A loud, urgent, desperate cacophony begins in our heads — get out, jump, walk, run. Are you stupid, don’t you see what’s so obvious to us? Don’t you sense the threat? And just then, the men say something, do something and the threat kind of dissipates. Now they seem crass, but not malicious. But there it is again — a predatory coaxing, a wanton, illicit comment. Kabeer and Durga sense it too. And the moment they get an opportunity, they escape. But the two men on a scooter who accost them seem worse, scarier. And then the van arrives again, now with two more men, and their aggressively protective attitude towards Kabeer and Durga seems at once comforting, dubious. The toxic masculinity in the car has doubled now, squeezing Kabeer and Durga in between. And soon the van assumes a life of its own, transforming into a scary, psychedelic predator.
S Durga is a road thriller but it uses the genre’s plot devices and the intensifying, claustrophobic rhythm of imminent threat to a different effect. Here the fear, the possibilities, the anticipation of the unknown generates a foreboding that’s scarily real. The trauma of being at strangers’ mercy, watching men who get high on the increasing vulnerability of another touches a nerve that throbs in the guts of most Indian men and women — the nightmare of being alone on a deserted road at night. And the ensuing nightmare of taking someone’s help. S Durga tells us very little about the people in the van. Yet, with each plot twist, each encounter, it strips these men — and others who appear to harass or just turn away — revealing a scary side, while never quite making their intent known. What’s clear, however, is that these men, who were paralysed and could barely squeak in the face of power in uniform, can obscure their impotency, insignificance only by torturing another. That’s the only way they can experience, feel their existence. Nothing that the men in the van do or say to Kabeer and Durga could qualify as criminal, and yet the dance — reminiscent of the opening sequence — of unbridled, toxic masculinity, this time around a woman they don’t hold up high on their heads, but like to watch squirm, cry, are moments when humanity bares its ugliest face.

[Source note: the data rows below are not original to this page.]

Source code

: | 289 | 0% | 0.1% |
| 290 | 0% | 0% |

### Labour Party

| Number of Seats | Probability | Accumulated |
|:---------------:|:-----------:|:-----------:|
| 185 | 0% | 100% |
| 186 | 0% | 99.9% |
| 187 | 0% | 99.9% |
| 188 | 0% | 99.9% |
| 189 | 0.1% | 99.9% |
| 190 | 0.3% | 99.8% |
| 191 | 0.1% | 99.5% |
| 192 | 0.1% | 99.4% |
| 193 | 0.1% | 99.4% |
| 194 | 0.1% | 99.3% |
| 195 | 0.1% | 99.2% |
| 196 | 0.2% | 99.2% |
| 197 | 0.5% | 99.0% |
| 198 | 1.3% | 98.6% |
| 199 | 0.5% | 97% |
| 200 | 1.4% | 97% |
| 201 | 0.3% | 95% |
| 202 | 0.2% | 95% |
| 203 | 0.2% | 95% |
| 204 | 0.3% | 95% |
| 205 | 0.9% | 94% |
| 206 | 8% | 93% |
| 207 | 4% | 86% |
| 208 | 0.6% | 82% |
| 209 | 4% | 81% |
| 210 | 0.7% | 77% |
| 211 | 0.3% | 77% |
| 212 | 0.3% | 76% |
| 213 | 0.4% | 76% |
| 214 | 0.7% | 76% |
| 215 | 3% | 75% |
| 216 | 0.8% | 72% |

S Durga is a difficult film to watch. And having watched it, it’s disturbing and stays with you for a while because it is disturbing real. In 2015, addressing the Women in the World Summit, Smriti Irani, then the HRD minister said, “Women in India are not told what to wear. They are not dictated how to wear anything.” But some women, when in power, feel entitled to decide which stories about Indian women can be told, and which ones are best kept a family secret. S Durga shows a face of India that’s neither susheel, nor sundar, nor sanskari. It’s just real. And reality, it seems, bites Ms Irani.